» WHAT TO DO
Every line of the data should be output word for word.
--------------------
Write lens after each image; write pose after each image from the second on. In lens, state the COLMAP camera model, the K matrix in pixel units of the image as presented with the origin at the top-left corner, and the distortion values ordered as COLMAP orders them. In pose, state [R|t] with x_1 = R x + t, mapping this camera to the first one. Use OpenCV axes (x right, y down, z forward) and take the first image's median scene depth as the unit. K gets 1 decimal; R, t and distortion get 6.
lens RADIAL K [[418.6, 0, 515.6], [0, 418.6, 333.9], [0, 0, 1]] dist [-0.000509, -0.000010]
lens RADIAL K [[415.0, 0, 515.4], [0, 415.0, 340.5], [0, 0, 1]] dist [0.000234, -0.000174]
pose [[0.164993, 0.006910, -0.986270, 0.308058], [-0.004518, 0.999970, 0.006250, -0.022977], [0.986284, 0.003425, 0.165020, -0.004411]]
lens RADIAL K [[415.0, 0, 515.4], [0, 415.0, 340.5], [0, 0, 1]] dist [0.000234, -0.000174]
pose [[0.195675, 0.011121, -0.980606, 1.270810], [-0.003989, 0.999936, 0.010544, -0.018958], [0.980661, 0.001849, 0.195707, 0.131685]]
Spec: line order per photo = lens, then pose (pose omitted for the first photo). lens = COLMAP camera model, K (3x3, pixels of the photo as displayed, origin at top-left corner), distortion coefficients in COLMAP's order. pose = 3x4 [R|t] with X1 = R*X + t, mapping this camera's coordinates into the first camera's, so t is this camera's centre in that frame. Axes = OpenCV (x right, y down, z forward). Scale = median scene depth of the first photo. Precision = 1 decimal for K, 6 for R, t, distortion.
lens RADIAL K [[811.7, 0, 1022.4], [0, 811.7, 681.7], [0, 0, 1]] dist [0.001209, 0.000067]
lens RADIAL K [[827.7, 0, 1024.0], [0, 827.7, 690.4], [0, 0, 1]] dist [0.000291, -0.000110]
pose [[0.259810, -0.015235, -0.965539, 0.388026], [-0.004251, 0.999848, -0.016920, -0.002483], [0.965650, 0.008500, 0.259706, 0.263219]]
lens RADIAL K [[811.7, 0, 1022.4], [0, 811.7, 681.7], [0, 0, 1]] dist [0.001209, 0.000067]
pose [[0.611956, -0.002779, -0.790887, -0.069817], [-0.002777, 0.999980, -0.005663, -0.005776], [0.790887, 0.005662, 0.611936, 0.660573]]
--------------------
» RESPONSE TO THIS TASK
Write lens after each image; write pose after each image from the second on. In lens, state the COLMAP camera model, the K matrix in pixel units of the image as presented with the origin at the top-left corner, and the distortion values ordered as COLMAP orders them. In pose, state [R|t] with x_1 = R x + t, mapping this camera to the first one. Use OpenCV axes (x right, y down, z forward) and take the first image's median scene depth as the unit. K gets 1 decimal; R, t and distortion get 6.
lens RADIAL K [[418.6, 0, 515.6], [0, 418.6, 333.9], [0, 0, 1]] dist [-0.000509, -0.000010]
lens RADIAL K [[415.0, 0, 515.4], [0, 415.0, 340.5], [0, 0, 1]] dist [0.000234, -0.000174]
pose [[0.164993, 0.006910, -0.986270, 0.308058], [-0.004518, 0.999970, 0.006250, -0.022977], [0.986284, 0.003425, 0.165020, -0.004411]]
lens RADIAL K [[415.0, 0, 515.4], [0, 415.0, 340.5], [0, 0, 1]] dist [0.000234, -0.000174]
pose [[0.195675, 0.011121, -0.980606, 1.270810], [-0.003989, 0.999936, 0.010544, -0.018958], [0.980661, 0.001849, 0.195707, 0.131685]]
Spec: line order per photo = lens, then pose (pose omitted for the first photo). lens = COLMAP camera model, K (3x3, pixels of the photo as displayed, origin at top-left corner), distortion coefficients in COLMAP's order. pose = 3x4 [R|t] with X1 = R*X + t, mapping this camera's coordinates into the first camera's, so t is this camera's centre in that frame. Axes = OpenCV (x right, y down, z forward). Scale = median scene depth of the first photo. Precision = 1 decimal for K, 6 for R, t, distortion.
lens RADIAL K [[811.7, 0, 1022.4], [0, 811.7, 681.7], [0, 0, 1]] dist [0.001209, 0.000067]
lens RADIAL K [[827.7, 0, 1024.0], [0, 827.7, 690.4], [0, 0, 1]] dist [0.000291, -0.000110]
pose [[0.259810, -0.015235, -0.965539, 0.388026], [-0.004251, 0.999848, -0.016920, -0.002483], [0.965650, 0.008500, 0.259706, 0.263219]]
lens RADIAL K [[811.7, 0, 1022.4], [0, 811.7, 681.7], [0, 0, 1]] dist [0.001209, 0.000067]
pose [[0.611956, -0.002779, -0.790887, -0.069817], [-0.002777, 0.999980, -0.005663, -0.005776], [0.790887, 0.005662, 0.611936, 0.660573]]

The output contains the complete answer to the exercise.